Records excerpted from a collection
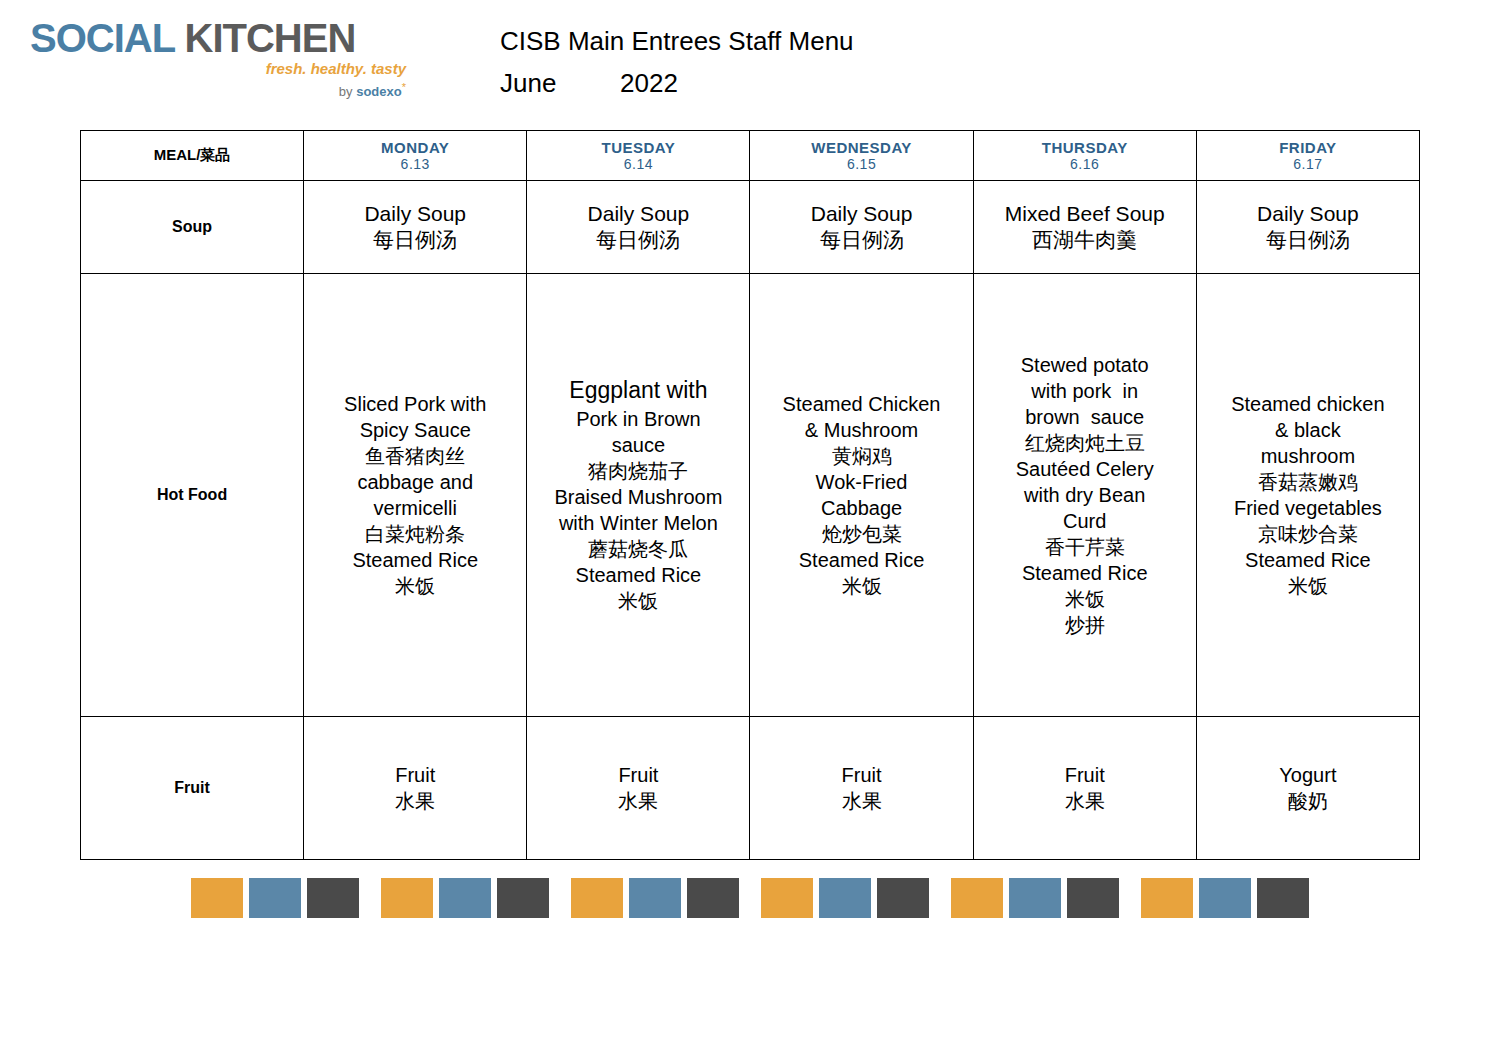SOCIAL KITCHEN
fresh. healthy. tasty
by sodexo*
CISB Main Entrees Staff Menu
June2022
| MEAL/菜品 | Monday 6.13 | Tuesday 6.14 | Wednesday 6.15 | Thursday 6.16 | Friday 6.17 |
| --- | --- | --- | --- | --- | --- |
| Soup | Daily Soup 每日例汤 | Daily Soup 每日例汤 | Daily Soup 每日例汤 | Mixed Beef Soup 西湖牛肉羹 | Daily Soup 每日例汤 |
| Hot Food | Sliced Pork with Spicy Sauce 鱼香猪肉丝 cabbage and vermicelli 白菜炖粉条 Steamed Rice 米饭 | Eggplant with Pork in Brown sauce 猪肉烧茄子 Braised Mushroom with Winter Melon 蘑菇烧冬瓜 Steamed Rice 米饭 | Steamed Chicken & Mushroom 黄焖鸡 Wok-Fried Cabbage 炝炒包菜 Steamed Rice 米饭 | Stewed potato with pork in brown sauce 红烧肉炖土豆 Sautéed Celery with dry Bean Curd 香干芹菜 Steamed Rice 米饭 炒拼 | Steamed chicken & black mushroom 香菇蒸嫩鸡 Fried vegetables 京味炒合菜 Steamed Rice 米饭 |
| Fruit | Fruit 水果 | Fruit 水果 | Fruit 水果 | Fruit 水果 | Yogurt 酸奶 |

EXERCISE DESCRIPTION: Each entry needs to be returned verbatim, with its pictures left out.

OUTPUT:
SOCIAL KITCHEN
fresh. healthy. tasty
by sodexo*
CISB Main Entrees Staff Menu
June2022
| MEAL/菜品 | Monday 6.13 | Tuesday 6.14 | Wednesday 6.15 | Thursday 6.16 | Friday 6.17 |
| --- | --- | --- | --- | --- | --- |
| Soup | Daily Soup 每日例汤 | Daily Soup 每日例汤 | Daily Soup 每日例汤 | Mixed Beef Soup 西湖牛肉羹 | Daily Soup 每日例汤 |
| Hot Food | Sliced Pork with Spicy Sauce 鱼香猪肉丝 cabbage and vermicelli 白菜炖粉条 Steamed Rice 米饭 | Eggplant with Pork in Brown sauce 猪肉烧茄子 Braised Mushroom with Winter Melon 蘑菇烧冬瓜 Steamed Rice 米饭 | Steamed Chicken & Mushroom 黄焖鸡 Wok-Fried Cabbage 炝炒包菜 Steamed Rice 米饭 | Stewed potato with pork in brown sauce 红烧肉炖土豆 Sautéed Celery with dry Bean Curd 香干芹菜 Steamed Rice 米饭 炒拼 | Steamed chicken & black mushroom 香菇蒸嫩鸡 Fried vegetables 京味炒合菜 Steamed Rice 米饭 |
| Fruit | Fruit 水果 | Fruit 水果 | Fruit 水果 | Fruit 水果 | Yogurt 酸奶 |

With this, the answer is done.